Sara Mostafavi, University of Washington
The Mostafavi lab has been developing allele-aware deep neural network models for predicting how combinations of genetic variants at a given loci impact molecular phenotypes like chromatin accessibility. Working with IGVF, we are interested in applying and enhancing these models to ultimately understand the relationship between the full spectrum of genetic variation and cellular outcomes. 

Han Xu, University of Texas MD Anderson Cancer Center
The Xu lab will develop computational methods to minimize the impact of system biases and off-target effects in single-cell CRISPR perturbation screens. They will also leverage the screens on TFs, epigenetic regulators, and cis-regulatory elements to understand how genetic variations perturb transcriptional regulatory networks to cause phenotypic change and disease.

Lee Grimes, Cincinnati Children’s Hospital Medical Center
The Grimes lab applies single-cell technologies, computational genomics and systems biology to hematopoiesis to develop and promote a unifying framework for the analysis of genomic states with their developmental potentials and trajectories. By focusing on underlying genomic regulatory architectures, we will provide a new framework to incisively understand steady state hematopoiesis.

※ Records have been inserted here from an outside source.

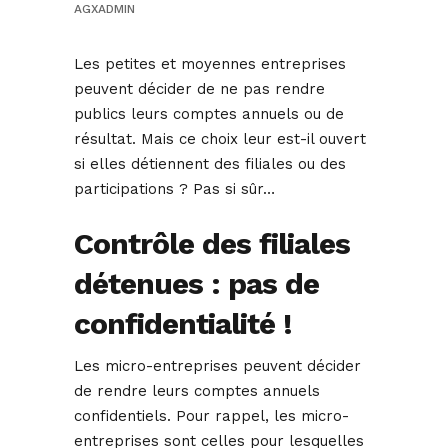
AGXADMIN
Les petites et moyennes entreprises
peuvent décider de ne pas rendre
publics leurs comptes annuels ou de
résultat. Mais ce choix leur est-il ouvert
si elles détiennent des filiales ou des
participations ? Pas si sûr…
Contrôle des filiales
détenues : pas de
confidentialité !
Les micro-entreprises peuvent décider
de rendre leurs comptes annuels
confidentiels. Pour rappel, les micro-
entreprises sont celles pour lesquelles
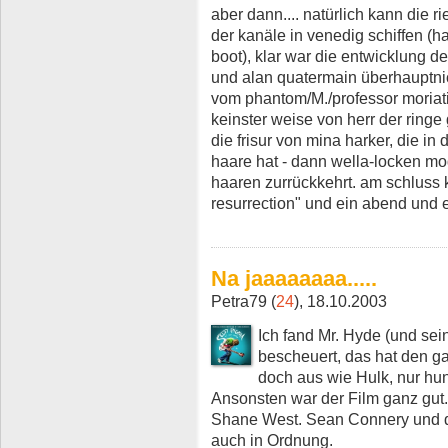
aber dann.... natürlich kann die 
der kanäle in venedig schiffen (ha
boot), klar war die entwicklung 
und alan quatermain überhauptni
vom phantom/M./professor moriati (
keinster weise von herr der ringe
die frisur von mina harker, die in
haare hat - dann wella-locken mod
haaren zurrückkehrt. am schluss
resurrection" und ein abend und e
Na jaaaaaaaa.....
Petra79 (
24
), 18.10.2003
Ich fand Mr. Hyde (und s
bescheuert, das hat den g
doch aus wie Hulk, nur hun
Ansonsten war der Film ganz gut.
Shane West. Sean Connery und d
auch in Ordnung.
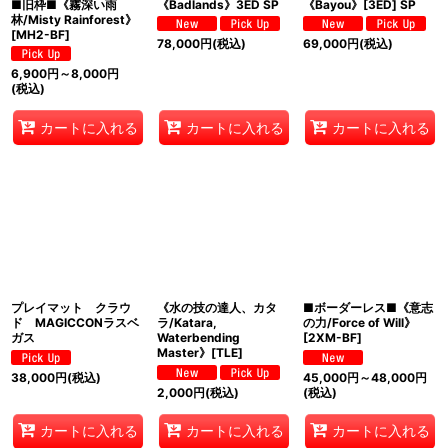
■旧枠■《霧深い雨
《Badlands》3ED SP
《Bayou》[3ED] SP
林/Misty Rainforest》
[MH2-BF]
78,000
円
(税込)
69,000
円
(税込)
6,900
円
～8,000
円
(税込)
カートに入れる
カートに入れる
カートに入れる
プレイマット クラウ
《水の技の達人、カタ
■ボーダーレス■《意志
ド MAGICCONラスベ
ラ/Katara,
の力/Force of Will》
ガス
Waterbending
[2XM-BF]
Master》[TLE]
38,000
円
(税込)
45,000
円
～48,000
円
2,000
円
(税込)
(税込)
カートに入れる
カートに入れる
カートに入れる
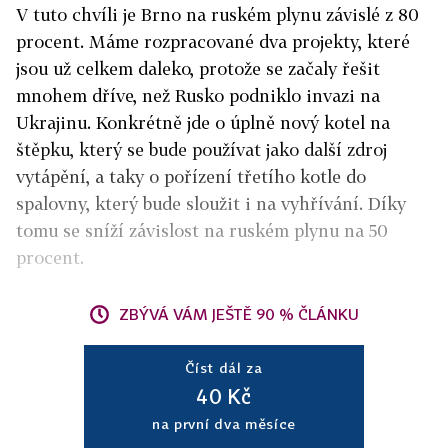
V tuto chvíli je Brno na ruském plynu závislé z 80
procent. Máme rozpracované dva projekty, které
jsou už celkem daleko, protože se začaly řešit
mnohem dříve, než Rusko podniklo invazi na
Ukrajinu. Konkrétně jde o úplně nový kotel na
štěpku, který se bude používat jako další zdroj
vytápění, a taky o pořízení třetího kotle do
spalovny, který bude sloužit i na vyhřívání. Díky
tomu se sníží závislost na ruském plynu na 50
procent.
ZBÝVÁ VÁM JEŠTĚ 90 % ČLÁNKU
Číst dál za
40 Kč
na první dva měsíce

Stephen Yi, University of Texas at Austin
The Yi lab has developed computational and systems biology approaches to investigate the functional impact of coding and noncoding variants on signaling network perturbations in biology. In collaboration with other IGVF members, we will refine and customize our multiomics-integrated network models, coupled with single cell data and deep learning framework for high-resolution characterization and better understanding of regulatory mechanisms in development and disease.

Kristen Brennand, Yale University
The Brennand laboratory integrates human stem cell models and genomic engineering, towards resolving the complex cell-type-specific and context-dependent interplay between the many risk variants linked to brain disease.